This approach differs from prior living kidney donor guidelines that describe postdonation risk in relation to single predonation characteristics assessed in isolation. Prior guidelines also differ on the recommended specific thresholds for a characteristic that should be used to accept or decline living kidney donor candidates (7). For example, historically, most programs excluded donors with a body mass index exceeding a predetermined threshold, usually between 30 and 35 kg/m2, without considering additional donor characteristics or risk factors. By comparison, the KDIGO guideline endorses individualizing the decision to approve donation in obese candidates on the basis of their predicted long-term risk in relation to the transplant program’s acceptance threshold.

Table 2.

Example of a projection tool to estimate kidney failure risk in donor candidates (32) and a method for communicating such risks (9,33)

Suggested Steps and Considerations
(1) An online tool (http://www.transplantmodels.com/esrdrisk/) estimates the projected lifetime risk of permanent kidney failure treated by dialysis or transplantation in the absence of donation according to baseline demographic and clinical characteristics included in the online tool
(2) This projected predonation risk can be multiplied by the best available estimate for donation-attributable risk to obtain the projected postdonation risk; for example, Grams et al. (34) report a relative risk of 3.5–5.3 for 15-yr kidney failure risk according to sex and race
(3) The projected risk estimate can be compared with the program’s postdonation threshold of acceptable risk
(4) Use the tool cautiously when there is concern that the individual has risk factors not captured in the tool (e.g., familial or genetic risk) and for younger candidates
(5) When communicating kidney failure risk to donor candidates:
 Use plain language to make written and verbal materials more understandable
 Present data using absolute risks
 Present information in pictographs if graphs are included
 Present data using frequencies
 Use an incremental risk format to highlight how postdonation risks change from preexisting baseline levels
 Be aware that the order in which risks and benefits are presented can affect risk perceptions
 Consider using summary tables that include all risks and benefits associated with donation
 Consider presenting only the information that is most critical to the patients’ decision making, even at the expense of completeness
 Repeatedly draw patients’ attention to the time interval over which a risk occurs

A model was developed to project the estimated 15-year and lifetime risk of kidney failure in the absence of donation (“baseline risk”) on the basis of simultaneous consideration of each candidate’s profile of demographic and health characteristics.

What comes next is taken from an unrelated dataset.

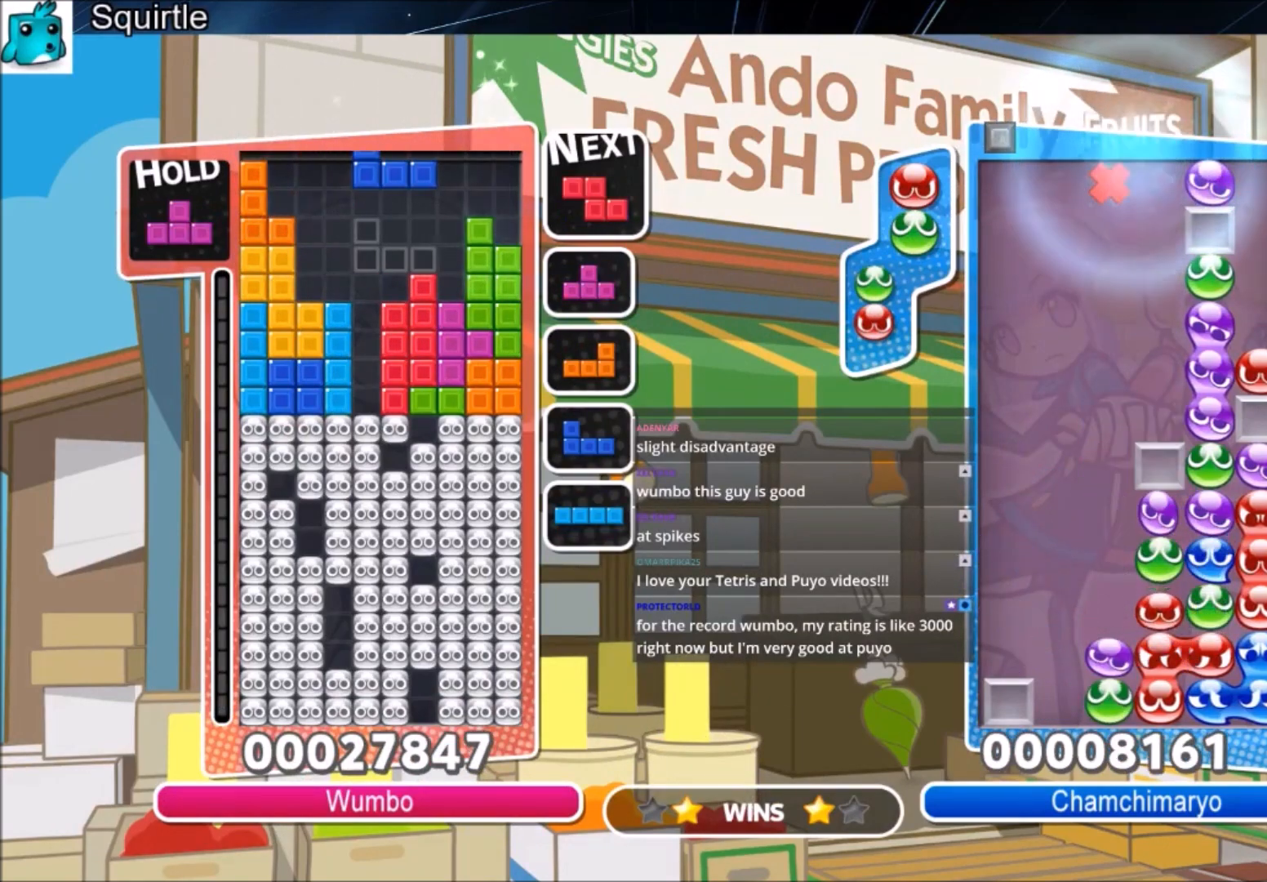
{"keys": ["right", "z"], "events": [[267, "z", "down"], [367, "z", "up"], [467, "z", "down"]]}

In brief, cohort studies on kidney failure risk are only available for approximately 150,000 living donors, but they are available for millions of healthy persons in the general population. To leverage the information available in general population cohorts, the Kidney Disease: Improving Global Outcomes Clinical Practice Guideline on the Evaluation and Care of Living Kidney Donors Work Group collaborated with the CKD Prognosis Consortium to model the long-term risk of kidney failure in the absence of donation on the basis of ten candidate predonation demographic and health characteristics. The multistep modeling process was complex and independently published (34), and the risk projection tool is available online at http://www.transplantmodels.com/esrdrisk/. For clinical application, estimates provided for the predicted incidence of kidney failure in the absence of donation are then multiplied by the donation-attributable relative risk of kidney failure (which in the analysis was 3.5–5.3 according to sex and race).

Figure 1.

Figure 1.

The Kidney Disease: Improving Global Outcomes framework to accept or decline donor candidates on the basis of a transplant program’s threshold of acceptable projected lifetime risk of kidney failure, quantified as the aggregate of risk related to demographic and health profile and donation-attributable risks. The decision by a transplant program to accept or decline a donor candidate is grounded on whether an individual’s estimated projected postdonation lifetime risk is above or below the threshold set (dotted line) by the transplant program. Lifetime risk is composed of estimated risk in the absence of donation (i.e., related to donor demographic and health characteristics as denoted in blue and pink, respectively) and estimated risk attributable to donation (green). The threshold may vary across transplant programs, but the same threshold should apply to all donor candidates at each program. For example, candidate A would be acceptable because the estimated projected postdonation risk is far below the threshold. Candidate B could be accepted with caution because the estimated projected postdonation risk is close to the threshold, and candidate C would be unacceptable because the estimated postdonation projected risk is far above the threshold. BMI, body mass index. Reprinted from ref. 8, with permission.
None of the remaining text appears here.